Electrochemical and Structural Characteristics of Type I and Type II Silicon Clathrate Anodes

Lithium-ion batteries are one of the most promising energy storage devices due to their high energy density, long cycle life, high voltage, and excellent rate capability. Si is a promising anode material due to its extremely large theoretical capacity of 3579 mAh/g at room temperature. However, the practical use of Si anodes is hindered by the structural failure upon lithium insertion/extraction processes and the low intrinsic electric conductivity.

In our group, we have investigated several different silicon clathrate materials, which have cage-like structures, as anode materials of Li-ion battery. The work to be presented here will discuss the electrochemical and structure characteristics of both type-I and type-II silicon clathrate anodes.
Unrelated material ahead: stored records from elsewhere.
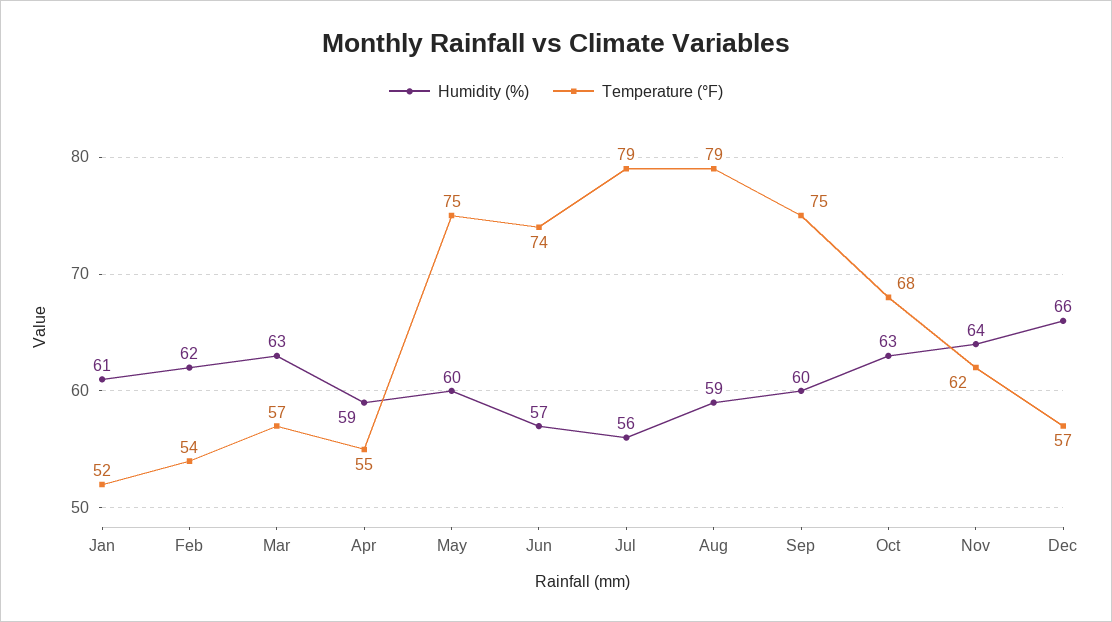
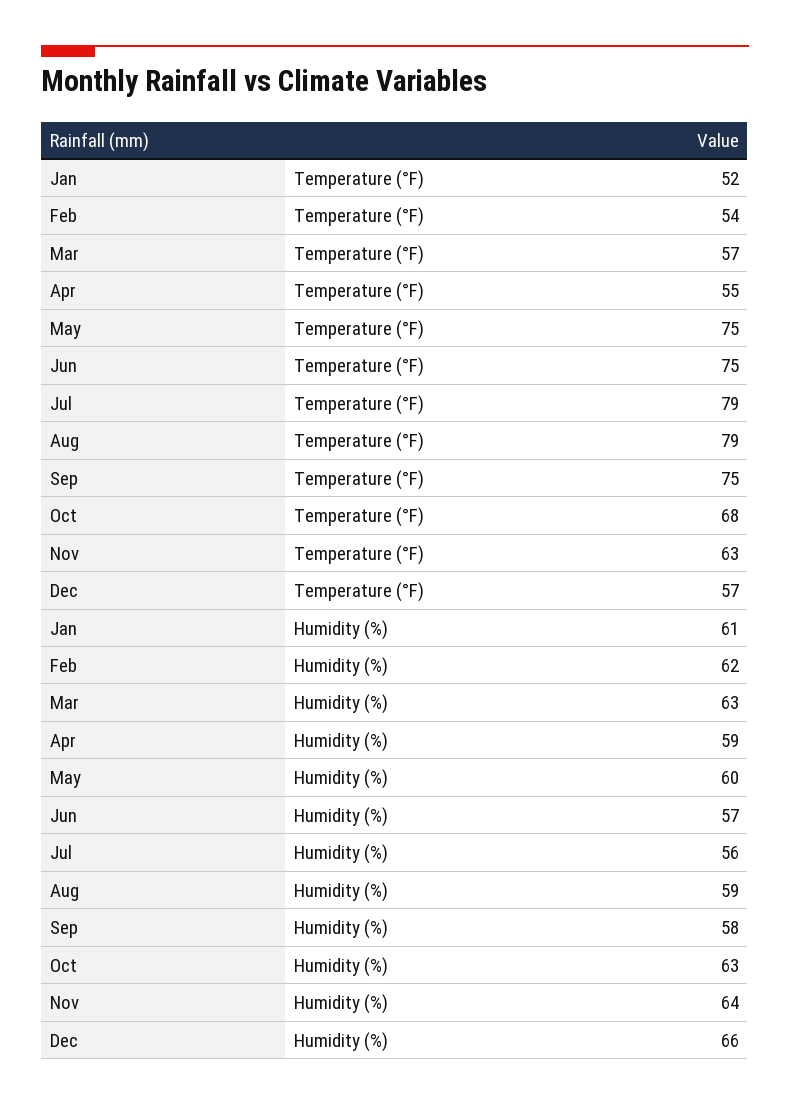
  {
    "Humidity (%)": {
      "Jan": 61,
      "Feb": 62,
      "Mar": 63,
      "Apr": 59,
      "May": 60,
      "Jun": 57,
      "Jul": 56,
      "Aug": 59,
-     "Sep": 60,
+     "Sep": 58,
      "Oct": 63,
      "Nov": 64,
      "Dec": 66
    },
    "Temperature (°F)": {
      "Jan": 52,
      "Feb": 54,
      "Mar": 57,
      "Apr": 55,
      "May": 75,
-     "Jun": 74,
+     "Jun": 75,
      "Jul": 79,
      "Aug": 79,
      "Sep": 75,
      "Oct": 68,
-     "Nov": 62,
+     "Nov": 63,
      "Dec": 57
    }
  }

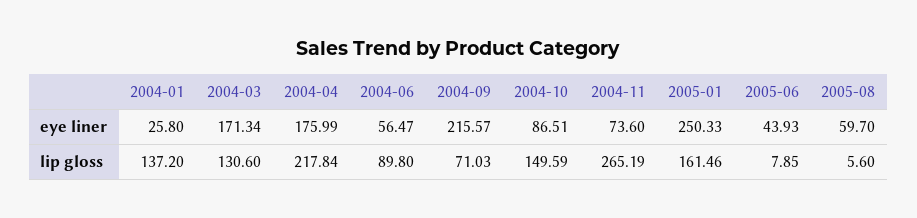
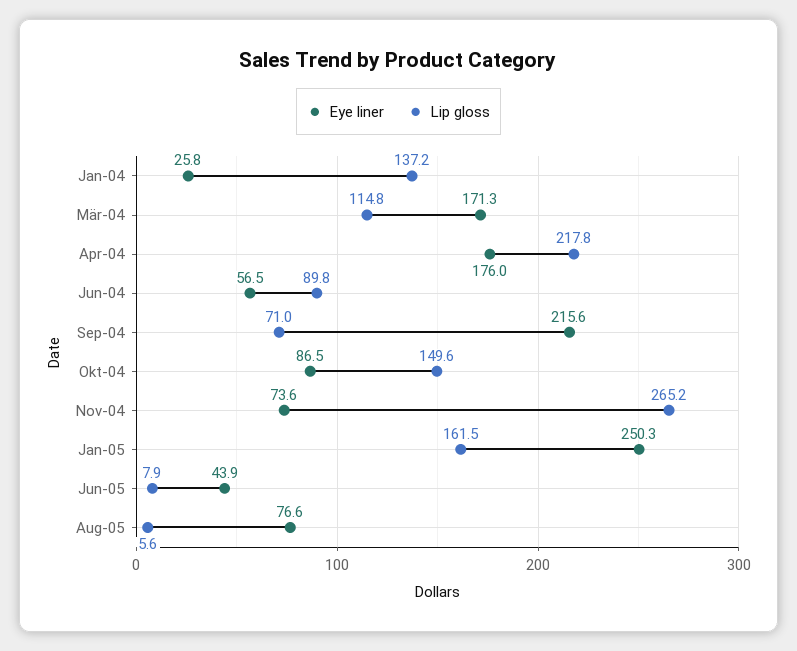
  {
    "eye liner": {
      "2004-01": 25.8,
      "2004-03": 171.34,
      "2004-04": 175.99,
      "2004-06": 56.47,
      "2004-09": 215.57,
      "2004-10": 86.51,
      "2004-11": 73.6,
      "2005-01": 250.33,
      "2005-06": 43.93,
-     "2005-08": 59.7
+     "2005-08": 76.6
    },
    "lip gloss": {
      "2004-01": 137.2,
-     "2004-03": 130.6,
+     "2004-03": 114.8,
      "2004-04": 217.84,
      "2004-06": 89.8,
      "2004-09": 71.03,
      "2004-10": 149.59,
      "2004-11": 265.19,
      "2005-01": 161.46,
      "2005-06": 7.85,
      "2005-08": 5.6
    }
  }

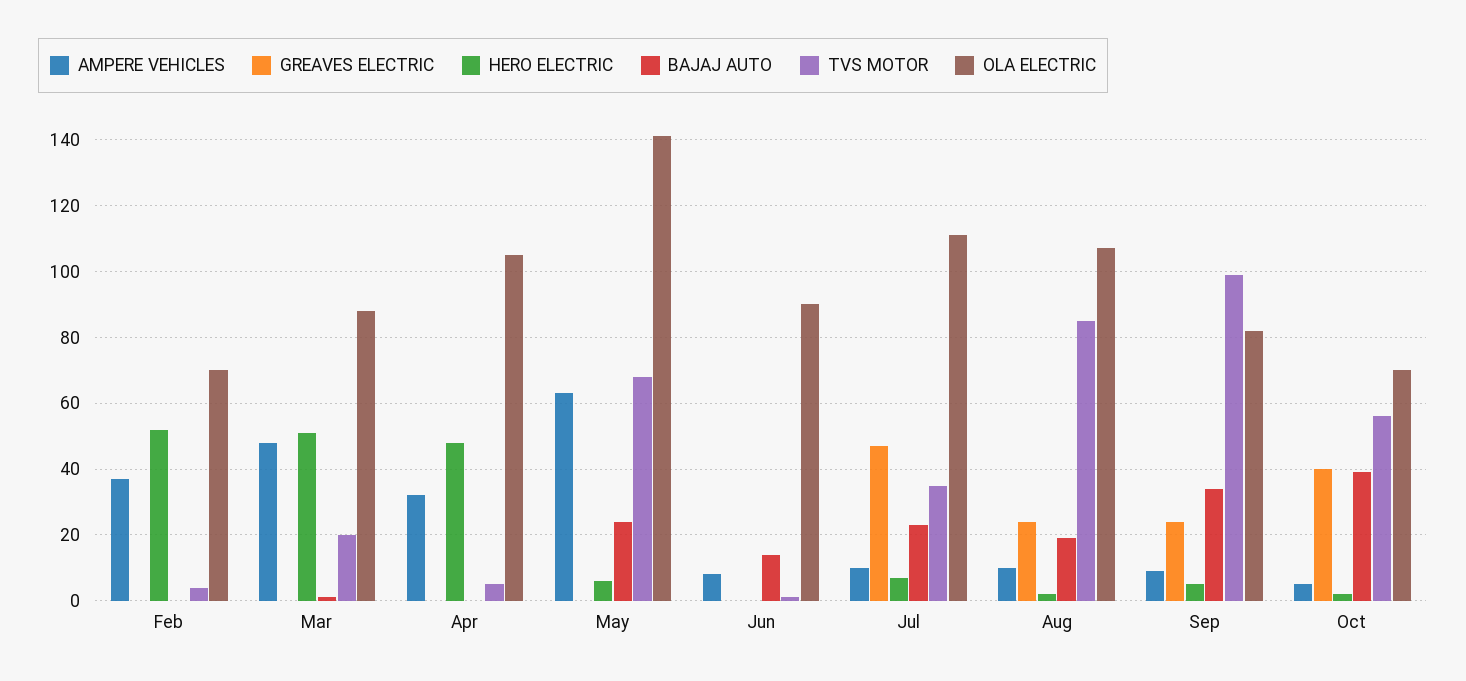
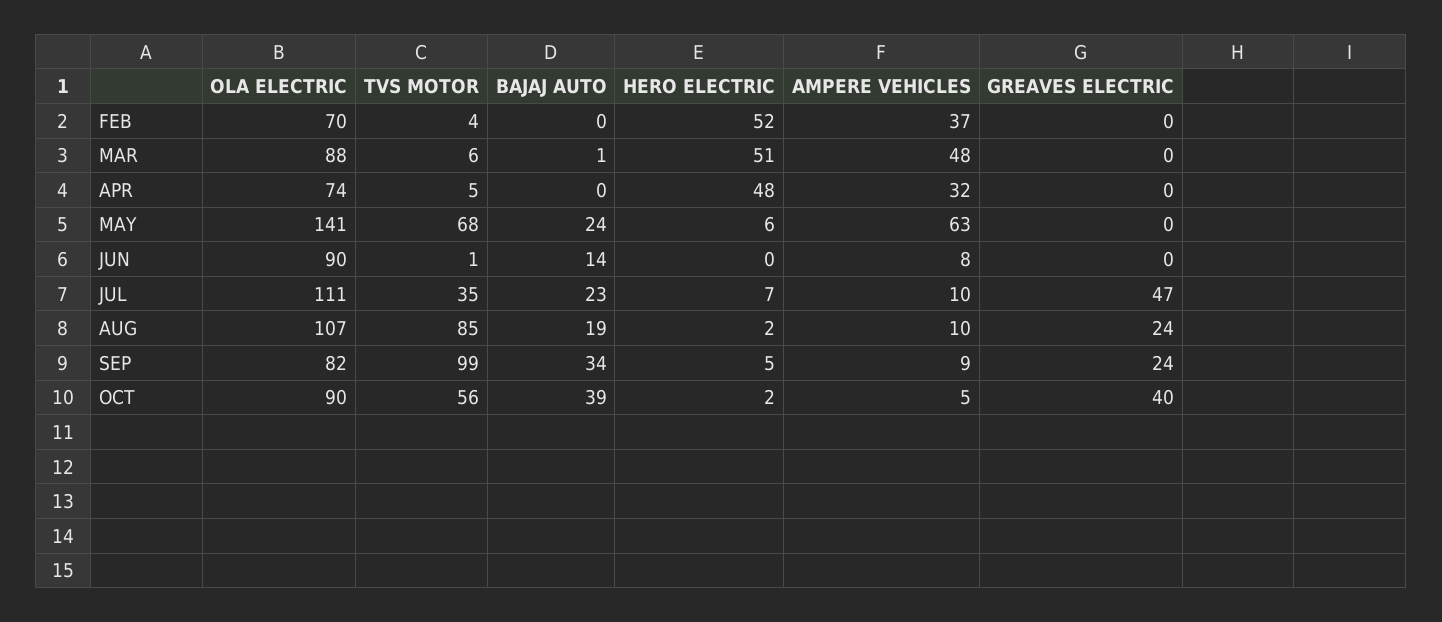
  {
    "AMPERE VEHICLES": {
      "Feb": 37,
      "Mar": 48,
      "Apr": 32,
      "May": 63,
      "Jun": 8,
      "Jul": 10,
      "Aug": 10,
      "Sep": 9,
      "Oct": 5
    },
    "GREAVES ELECTRIC": {
      "Feb": 0,
      "Mar": 0,
      "Apr": 0,
      "May": 0,
      "Jun": 0,
      "Jul": 47,
      "Aug": 24,
      "Sep": 24,
      "Oct": 40
    },
    "HERO ELECTRIC": {
      "Feb": 52,
      "Mar": 51,
      "Apr": 48,
      "May": 6,
      "Jun": 0,
      "Jul": 7,
      "Aug": 2,
      "Sep": 5,
      "Oct": 2
    },
    "BAJAJ AUTO": {
      "Feb": 0,
      "Mar": 1,
      "Apr": 0,
      "May": 24,
      "Jun": 14,
      "Jul": 23,
      "Aug": 19,
      "Sep": 34,
      "Oct": 39
    },
    "TVS MOTOR": {
      "Feb": 4,
-     "Mar": 20,
+     "Mar": 6,
      "Apr": 5,
      "May": 68,
      "Jun": 1,
      "Jul": 35,
      "Aug": 85,
      "Sep": 99,
      "Oct": 56
    },
    "OLA ELECTRIC": {
      "Feb": 70,
      "Mar": 88,
-     "Apr": 105,
+     "Apr": 74,
      "May": 141,
      "Jun": 90,
      "Jul": 111,
      "Aug": 107,
      "Sep": 82,
-     "Oct": 70
+     "Oct": 90
    }
  }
Type-I clathrates, which are synthesized using thermal annealing and arc-melting methods, are made of two pentagonal dodecahedra (Si₂₀) cages and six tet-rakaidecahedra (Si₂₄ cages) per unit cell and crystallize in the Pm3n space group. Results show that ternary type-I clathrates have the ability to allow lithium insertion and removal without a large volume change or pulverization. Type-II clathrates, which are synthesized by thermal decomposition of the Zintl compound, are made of sixteen pentagonal dodecahedra plus eight hexakaidecahedra (Si₂₈ cages) per unit cell and crystallize in the Fd3m space group. Results show that upon electrochemical lithiation the type-II clathrates become amorphous and transform into c-Li₁₅Si₄ at low potentials, then remain an amorphous silicide after delithiation. Ex-situ X-ray diffraction, X-ray photoelectron spectroscopy and nuclear magnetic resonance are also employed to understand the structural changes upon lithiation, delithiation and prolonged cycling.